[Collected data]

[Start of Attachment]

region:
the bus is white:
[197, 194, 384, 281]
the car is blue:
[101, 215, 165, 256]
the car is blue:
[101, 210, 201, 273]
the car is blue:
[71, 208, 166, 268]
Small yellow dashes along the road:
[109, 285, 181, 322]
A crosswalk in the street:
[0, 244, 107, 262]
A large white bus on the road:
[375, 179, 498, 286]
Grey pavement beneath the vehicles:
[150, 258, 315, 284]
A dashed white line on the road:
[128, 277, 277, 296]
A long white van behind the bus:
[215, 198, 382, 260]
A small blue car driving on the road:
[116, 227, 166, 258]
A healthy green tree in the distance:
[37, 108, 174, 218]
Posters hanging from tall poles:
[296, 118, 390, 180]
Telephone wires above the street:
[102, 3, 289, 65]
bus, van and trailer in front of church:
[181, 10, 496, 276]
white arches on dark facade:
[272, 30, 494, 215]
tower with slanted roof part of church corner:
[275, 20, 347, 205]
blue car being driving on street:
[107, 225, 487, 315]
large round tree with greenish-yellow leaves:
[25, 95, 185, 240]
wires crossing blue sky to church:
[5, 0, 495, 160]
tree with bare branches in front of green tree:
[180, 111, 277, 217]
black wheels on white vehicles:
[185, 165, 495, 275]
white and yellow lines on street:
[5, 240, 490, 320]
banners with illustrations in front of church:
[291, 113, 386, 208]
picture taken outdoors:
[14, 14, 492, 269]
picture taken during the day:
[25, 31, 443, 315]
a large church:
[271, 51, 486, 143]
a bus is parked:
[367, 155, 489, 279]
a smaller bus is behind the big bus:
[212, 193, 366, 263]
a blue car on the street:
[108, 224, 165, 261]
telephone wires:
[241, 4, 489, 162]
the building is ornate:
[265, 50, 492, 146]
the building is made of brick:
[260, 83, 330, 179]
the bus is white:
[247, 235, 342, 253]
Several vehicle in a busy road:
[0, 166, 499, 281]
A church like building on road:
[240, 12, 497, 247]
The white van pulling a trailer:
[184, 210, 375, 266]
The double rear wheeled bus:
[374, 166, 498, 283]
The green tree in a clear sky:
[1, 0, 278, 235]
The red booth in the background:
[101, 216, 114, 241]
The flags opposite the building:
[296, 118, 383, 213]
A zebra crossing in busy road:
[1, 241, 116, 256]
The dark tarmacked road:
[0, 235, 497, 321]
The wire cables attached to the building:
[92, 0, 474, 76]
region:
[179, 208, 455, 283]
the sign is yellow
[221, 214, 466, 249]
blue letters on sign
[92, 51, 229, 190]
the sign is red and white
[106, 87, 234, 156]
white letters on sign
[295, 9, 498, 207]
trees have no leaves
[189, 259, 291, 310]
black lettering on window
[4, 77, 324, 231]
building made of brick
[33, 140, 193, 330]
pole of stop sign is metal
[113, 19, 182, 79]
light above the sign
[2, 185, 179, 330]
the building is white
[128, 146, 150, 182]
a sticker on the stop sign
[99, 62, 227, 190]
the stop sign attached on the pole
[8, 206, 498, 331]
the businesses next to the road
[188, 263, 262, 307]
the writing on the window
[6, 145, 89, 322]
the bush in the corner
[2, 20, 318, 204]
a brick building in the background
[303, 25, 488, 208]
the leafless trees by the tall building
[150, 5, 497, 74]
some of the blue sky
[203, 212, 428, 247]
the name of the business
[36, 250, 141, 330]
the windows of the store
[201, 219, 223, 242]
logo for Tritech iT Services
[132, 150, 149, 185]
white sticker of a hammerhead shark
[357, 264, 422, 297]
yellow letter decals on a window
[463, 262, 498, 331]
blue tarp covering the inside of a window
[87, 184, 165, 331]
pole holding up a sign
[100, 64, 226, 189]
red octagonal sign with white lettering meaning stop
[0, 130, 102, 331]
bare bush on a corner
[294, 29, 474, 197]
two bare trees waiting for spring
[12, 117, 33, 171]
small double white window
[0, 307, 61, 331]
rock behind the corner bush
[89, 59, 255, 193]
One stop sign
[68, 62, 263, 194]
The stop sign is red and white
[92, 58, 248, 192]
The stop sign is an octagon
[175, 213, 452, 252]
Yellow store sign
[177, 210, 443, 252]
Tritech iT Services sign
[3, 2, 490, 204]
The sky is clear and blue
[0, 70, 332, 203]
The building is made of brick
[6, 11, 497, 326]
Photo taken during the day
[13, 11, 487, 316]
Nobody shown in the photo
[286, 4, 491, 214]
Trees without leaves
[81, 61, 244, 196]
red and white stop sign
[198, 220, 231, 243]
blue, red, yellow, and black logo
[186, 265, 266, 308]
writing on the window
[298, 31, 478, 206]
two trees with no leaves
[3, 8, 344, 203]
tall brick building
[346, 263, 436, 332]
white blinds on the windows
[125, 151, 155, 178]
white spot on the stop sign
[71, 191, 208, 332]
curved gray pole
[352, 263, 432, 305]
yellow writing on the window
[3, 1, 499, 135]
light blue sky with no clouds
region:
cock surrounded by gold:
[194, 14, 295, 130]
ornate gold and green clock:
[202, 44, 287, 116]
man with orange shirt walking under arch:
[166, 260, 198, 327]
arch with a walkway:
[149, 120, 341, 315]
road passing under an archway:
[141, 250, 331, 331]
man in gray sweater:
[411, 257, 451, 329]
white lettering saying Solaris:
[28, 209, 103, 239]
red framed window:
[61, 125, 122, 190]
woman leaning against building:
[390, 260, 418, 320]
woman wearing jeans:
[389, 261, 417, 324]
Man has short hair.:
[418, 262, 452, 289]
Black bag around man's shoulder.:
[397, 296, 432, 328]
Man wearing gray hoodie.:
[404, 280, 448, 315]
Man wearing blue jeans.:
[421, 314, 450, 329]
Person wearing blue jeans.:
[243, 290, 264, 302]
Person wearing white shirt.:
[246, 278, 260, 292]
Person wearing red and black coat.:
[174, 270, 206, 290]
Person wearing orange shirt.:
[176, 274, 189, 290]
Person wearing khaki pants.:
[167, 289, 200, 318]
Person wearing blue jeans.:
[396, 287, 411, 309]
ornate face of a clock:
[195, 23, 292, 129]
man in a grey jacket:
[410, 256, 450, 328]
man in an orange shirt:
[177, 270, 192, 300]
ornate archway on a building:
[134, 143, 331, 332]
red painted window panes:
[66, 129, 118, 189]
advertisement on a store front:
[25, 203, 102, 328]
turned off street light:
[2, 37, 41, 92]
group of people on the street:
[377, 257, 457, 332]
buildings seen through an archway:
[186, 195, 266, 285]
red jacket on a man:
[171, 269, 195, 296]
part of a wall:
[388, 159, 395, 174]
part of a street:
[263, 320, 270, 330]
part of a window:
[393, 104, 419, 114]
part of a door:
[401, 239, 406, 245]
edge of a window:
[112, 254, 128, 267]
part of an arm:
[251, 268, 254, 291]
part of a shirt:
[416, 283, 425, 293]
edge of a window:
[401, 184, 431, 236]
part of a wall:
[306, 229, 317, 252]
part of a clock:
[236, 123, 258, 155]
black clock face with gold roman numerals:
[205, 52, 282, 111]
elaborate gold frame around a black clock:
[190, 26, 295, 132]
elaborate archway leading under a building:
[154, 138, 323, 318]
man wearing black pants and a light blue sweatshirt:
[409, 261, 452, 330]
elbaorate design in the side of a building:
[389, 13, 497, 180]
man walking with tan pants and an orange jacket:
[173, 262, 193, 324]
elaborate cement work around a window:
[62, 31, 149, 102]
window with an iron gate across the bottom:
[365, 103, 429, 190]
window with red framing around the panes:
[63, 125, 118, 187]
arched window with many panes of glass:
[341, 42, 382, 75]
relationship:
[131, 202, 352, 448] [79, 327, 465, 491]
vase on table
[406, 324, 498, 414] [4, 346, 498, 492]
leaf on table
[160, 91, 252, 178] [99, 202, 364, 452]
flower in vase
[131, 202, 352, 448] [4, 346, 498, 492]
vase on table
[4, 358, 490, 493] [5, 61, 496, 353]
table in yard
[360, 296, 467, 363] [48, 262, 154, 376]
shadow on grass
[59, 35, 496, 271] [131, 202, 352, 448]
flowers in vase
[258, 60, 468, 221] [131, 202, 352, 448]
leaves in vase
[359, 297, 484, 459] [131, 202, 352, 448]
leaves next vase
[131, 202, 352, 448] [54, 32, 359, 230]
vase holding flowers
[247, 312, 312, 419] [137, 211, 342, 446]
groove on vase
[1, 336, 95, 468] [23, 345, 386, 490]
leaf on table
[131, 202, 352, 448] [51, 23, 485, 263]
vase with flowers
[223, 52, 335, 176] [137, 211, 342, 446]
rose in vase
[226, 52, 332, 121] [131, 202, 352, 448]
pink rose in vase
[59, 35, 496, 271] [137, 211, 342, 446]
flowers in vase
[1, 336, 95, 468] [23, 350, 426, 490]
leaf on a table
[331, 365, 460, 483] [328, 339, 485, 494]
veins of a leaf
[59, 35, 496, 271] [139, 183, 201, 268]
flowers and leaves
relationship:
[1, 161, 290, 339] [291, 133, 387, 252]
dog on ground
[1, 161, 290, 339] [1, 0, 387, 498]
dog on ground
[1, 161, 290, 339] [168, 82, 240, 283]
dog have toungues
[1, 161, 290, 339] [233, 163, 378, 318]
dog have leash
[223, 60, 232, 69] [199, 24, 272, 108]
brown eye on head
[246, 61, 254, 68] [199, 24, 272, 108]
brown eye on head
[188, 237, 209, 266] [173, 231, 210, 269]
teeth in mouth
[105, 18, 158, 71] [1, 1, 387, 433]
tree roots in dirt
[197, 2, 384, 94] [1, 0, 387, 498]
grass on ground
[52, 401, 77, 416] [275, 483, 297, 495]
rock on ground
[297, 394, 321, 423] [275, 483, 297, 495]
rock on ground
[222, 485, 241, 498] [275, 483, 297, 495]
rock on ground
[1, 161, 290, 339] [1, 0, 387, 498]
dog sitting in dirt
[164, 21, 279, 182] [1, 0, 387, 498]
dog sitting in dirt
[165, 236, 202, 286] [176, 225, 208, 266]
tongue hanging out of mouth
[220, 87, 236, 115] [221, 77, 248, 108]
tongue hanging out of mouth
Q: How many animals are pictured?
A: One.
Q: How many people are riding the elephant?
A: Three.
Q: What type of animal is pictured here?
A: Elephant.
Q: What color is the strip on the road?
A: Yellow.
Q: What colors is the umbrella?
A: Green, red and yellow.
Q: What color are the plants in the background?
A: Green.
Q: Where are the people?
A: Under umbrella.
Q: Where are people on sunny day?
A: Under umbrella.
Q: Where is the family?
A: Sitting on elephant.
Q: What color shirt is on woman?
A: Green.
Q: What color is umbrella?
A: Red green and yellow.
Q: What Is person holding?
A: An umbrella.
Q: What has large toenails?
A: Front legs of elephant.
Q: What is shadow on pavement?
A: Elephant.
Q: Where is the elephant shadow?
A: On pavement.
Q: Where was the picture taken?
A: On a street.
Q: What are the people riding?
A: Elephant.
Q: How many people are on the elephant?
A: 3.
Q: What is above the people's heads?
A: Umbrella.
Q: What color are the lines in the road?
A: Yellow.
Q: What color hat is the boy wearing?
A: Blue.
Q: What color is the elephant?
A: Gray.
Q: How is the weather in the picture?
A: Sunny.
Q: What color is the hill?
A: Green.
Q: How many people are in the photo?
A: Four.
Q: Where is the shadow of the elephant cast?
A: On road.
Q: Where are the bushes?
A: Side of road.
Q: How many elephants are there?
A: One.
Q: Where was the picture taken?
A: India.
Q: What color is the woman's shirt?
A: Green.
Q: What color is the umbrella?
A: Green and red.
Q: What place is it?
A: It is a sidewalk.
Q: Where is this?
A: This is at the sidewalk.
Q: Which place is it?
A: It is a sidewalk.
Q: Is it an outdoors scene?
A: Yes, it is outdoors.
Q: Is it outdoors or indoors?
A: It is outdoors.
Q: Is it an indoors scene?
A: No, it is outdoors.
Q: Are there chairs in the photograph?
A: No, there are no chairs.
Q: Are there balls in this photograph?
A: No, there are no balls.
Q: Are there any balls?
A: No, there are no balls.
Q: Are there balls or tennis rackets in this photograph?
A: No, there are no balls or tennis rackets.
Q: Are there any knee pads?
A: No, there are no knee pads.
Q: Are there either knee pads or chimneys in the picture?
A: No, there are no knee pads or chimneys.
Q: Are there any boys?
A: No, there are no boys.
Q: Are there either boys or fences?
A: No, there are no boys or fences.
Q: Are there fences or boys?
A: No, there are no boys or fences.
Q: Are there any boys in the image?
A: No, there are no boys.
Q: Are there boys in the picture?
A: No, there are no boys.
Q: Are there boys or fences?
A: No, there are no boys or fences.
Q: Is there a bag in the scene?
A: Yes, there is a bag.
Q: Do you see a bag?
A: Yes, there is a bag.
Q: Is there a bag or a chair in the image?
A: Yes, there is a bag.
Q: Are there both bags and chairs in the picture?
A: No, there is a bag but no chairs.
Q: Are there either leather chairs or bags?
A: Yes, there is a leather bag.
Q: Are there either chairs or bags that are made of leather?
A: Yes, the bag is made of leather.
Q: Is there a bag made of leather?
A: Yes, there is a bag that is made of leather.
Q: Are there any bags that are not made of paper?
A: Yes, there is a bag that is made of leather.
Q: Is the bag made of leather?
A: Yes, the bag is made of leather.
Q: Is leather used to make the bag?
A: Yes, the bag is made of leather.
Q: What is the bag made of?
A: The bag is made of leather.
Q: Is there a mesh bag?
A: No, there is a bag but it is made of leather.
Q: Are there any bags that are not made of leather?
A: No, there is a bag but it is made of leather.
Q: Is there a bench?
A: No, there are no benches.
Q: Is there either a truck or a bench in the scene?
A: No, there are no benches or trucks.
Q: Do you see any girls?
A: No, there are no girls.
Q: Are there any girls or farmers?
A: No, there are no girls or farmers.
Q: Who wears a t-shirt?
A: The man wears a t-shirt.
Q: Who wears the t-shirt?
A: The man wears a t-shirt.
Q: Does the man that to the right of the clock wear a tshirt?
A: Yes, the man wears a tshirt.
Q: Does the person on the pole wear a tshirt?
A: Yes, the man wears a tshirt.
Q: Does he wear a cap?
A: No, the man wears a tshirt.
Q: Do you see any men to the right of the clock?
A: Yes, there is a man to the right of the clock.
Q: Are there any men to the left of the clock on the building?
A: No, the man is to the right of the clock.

[End of Attachment]

What this task involves —
Turn the lines above, from the one containing "Person wearing red" down to the one containing "[401, 239, 406, 245]", into a numbered list, omitting any blank lines.

Answer area —
1. Person wearing red and black coat.:
2. [174, 270, 206, 290]
3. Person wearing orange shirt.:
4. [176, 274, 189, 290]
5. Person wearing khaki pants.:
6. [167, 289, 200, 318]
7. Person wearing blue jeans.:
8. [396, 287, 411, 309]
9. ornate face of a clock:
10. [195, 23, 292, 129]
11. man in a grey jacket:
12. [410, 256, 450, 328]
13. man in an orange shirt:
14. [177, 270, 192, 300]
15. ornate archway on a building:
16. [134, 143, 331, 332]
17. red painted window panes:
18. [66, 129, 118, 189]
19. advertisement on a store front:
20. [25, 203, 102, 328]
21. turned off street light:
22. [2, 37, 41, 92]
23. group of people on the street:
24. [377, 257, 457, 332]
25. buildings seen through an archway:
26. [186, 195, 266, 285]
27. red jacket on a man:
28. [171, 269, 195, 296]
29. part of a wall:
30. [388, 159, 395, 174]
31. part of a street:
32. [263, 320, 270, 330]
33. part of a window:
34. [393, 104, 419, 114]
35. part of a door:
36. [401, 239, 406, 245]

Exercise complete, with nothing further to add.